United Kingdom
Starmer Quits, and Britain Lines Up Its Seventh Prime Minister in a Decade
Keir Starmer's resignation clears a path to Downing Street for Andy Burnham — and pushes Brussels to shelve a summit meant to repair relations with London.

Keir Starmer announced on Monday that he will resign as leader of the Labour Party, and with it as prime minister, ending a premiership that began less than two years ago with one of the largest election victories in modern British history and came undone almost as quickly.
Speaking outside 10 Downing Street, Mr Starmer cast the decision as his own and wrapped it around the country and his family. “Walking up this street two years ago was the proudest moment of my life,” he began, before confirming that he would stand aside.
“Every decision I’ve taken has been about putting the country I love first. That is why I will resign as leader of the Labour Party.”
He said he would spend more time being “the best dad I can to my beautiful children.” Mr Starmer will stay in office until the party chooses a successor, leaving the timing of the handover in the hands of Labour’s internal calendar rather than the voters.
A resignation on his own terms
The proximate cause was an internal revolt that gathered force after a punishing round of local elections in May.
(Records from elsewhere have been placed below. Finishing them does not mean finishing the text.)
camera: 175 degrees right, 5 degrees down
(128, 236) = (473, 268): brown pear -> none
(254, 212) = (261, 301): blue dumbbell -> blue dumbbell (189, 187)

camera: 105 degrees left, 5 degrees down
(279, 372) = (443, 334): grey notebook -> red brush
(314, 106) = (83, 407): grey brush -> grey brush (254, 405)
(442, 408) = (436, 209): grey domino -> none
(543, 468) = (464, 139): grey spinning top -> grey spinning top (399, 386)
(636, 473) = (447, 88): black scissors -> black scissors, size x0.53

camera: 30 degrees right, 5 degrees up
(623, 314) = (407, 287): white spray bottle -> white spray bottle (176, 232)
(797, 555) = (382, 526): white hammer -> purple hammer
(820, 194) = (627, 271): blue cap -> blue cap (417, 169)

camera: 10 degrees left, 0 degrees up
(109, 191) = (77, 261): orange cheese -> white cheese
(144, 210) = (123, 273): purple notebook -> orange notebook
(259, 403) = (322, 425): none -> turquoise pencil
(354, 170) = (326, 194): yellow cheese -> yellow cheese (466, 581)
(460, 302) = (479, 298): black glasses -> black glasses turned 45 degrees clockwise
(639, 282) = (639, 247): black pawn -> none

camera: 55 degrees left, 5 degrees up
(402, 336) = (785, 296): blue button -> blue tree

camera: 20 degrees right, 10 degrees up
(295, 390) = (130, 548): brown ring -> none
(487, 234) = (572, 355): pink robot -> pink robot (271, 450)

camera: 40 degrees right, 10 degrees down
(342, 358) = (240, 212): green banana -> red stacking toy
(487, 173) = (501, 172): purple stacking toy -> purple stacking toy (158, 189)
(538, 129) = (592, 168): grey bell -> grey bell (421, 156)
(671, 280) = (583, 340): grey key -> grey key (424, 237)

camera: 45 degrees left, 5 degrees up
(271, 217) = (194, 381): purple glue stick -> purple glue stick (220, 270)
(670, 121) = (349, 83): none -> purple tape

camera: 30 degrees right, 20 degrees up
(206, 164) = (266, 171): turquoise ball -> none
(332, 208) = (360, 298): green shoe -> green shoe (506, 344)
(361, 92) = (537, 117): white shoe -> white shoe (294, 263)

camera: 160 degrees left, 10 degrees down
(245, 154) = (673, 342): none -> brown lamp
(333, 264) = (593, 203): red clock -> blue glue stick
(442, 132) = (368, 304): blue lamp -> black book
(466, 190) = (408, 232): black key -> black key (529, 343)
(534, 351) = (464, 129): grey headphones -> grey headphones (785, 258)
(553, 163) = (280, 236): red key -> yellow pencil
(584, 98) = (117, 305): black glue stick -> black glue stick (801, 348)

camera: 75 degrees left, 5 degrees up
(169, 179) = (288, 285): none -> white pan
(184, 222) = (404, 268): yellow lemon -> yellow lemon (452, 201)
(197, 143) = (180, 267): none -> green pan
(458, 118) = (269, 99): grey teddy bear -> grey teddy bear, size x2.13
The decisive blow came last week, when Andy Burnham, the former mayor of Greater Manchester, won a by-election in Makerfield and was sworn in as a member of Parliament — a seat engineered to let him challenge for a job that, until then, only a sitting MP could hold.
For a leader elected in 2024 with a commanding Commons majority, the speed of the collapse is striking. The mandate was vast; the goodwill behind it proved thin. Mr Starmer leaves having governed for a shorter stretch than the scale of his win once promised.
Seven prime ministers, ten years
Whoever follows will be the seventh person to hold the office in a decade, a churn that runs from David Cameron through Theresa May, Boris Johnson, Liz Truss and Rishi Sunak to Mr Starmer himself. For a country that once prided itself on continuity, the revolving door at Number 10 has become a defining feature of its politics.
Mr Burnham is the clear front-runner. Labour nominations are due to open on 9 July and close as Parliament rises for its summer recess around 16 July; if a single candidate emerges unopposed, the keys could change hands within weeks, otherwise a new leader would be installed by early September. Mr Burnham, who left the Commons in 2017 to run Greater Manchester, returns to Westminster as the bookmakers’ favourite and the man most colleagues expect to be measuring the curtains.
- Starmer resigns as Labour leader and prime minister, staying on until a successor is chosen.
- Andy Burnham, back in Parliament via the Makerfield by-election, has confirmed his bid.
- Labour leadership nominations open 9 July; a new leader is expected by early September at the latest.
Brussels presses pause
The fallout reached the Continent within hours. A second UK–EU summit, scheduled for 22 July in Brussels, was to advance the slow “reset” Mr Starmer had pursued since taking office: a security and defence pact, an agreement on food and plant standards, mutual recognition of professional qualifications and a youth-mobility scheme. With the prime minister on his way out, that agenda has lost its signatory.
European Council President António Costa confirmed the meeting would not go ahead as planned. “We need to postpone it for sure, but we are reassessing the opportunity of this new summit,” he said, adding that he hoped Mr Starmer’s successor would continue the “good path” of rebuilding ties between London and the bloc.
For the 27 member states, the question is now less about dates than direction. Mr Burnham is a less familiar figure in EU capitals than the lawyerly Mr Starmer, and Brussels is bracing for a pause while Westminster sorts out who, exactly, will sit across the table. A reset years in the making has been put on hold by a leadership contest no European official can vote in.
Frequently asked
- Why is Keir Starmer resigning?
- After a poor showing in May's local elections and mounting internal pressure, a leadership challenge from Andy Burnham became all but certain, prompting Starmer to stand aside.
- Who is likely to replace him?
- Andy Burnham, the former mayor of Greater Manchester who just won a by-election in Makerfield, is the front-runner and has confirmed he will run.
- What happens to the UK–EU summit?
- The summit planned for 22 July in Brussels has been postponed; European Council President António Costa said the EU is reassessing whether and when to hold it.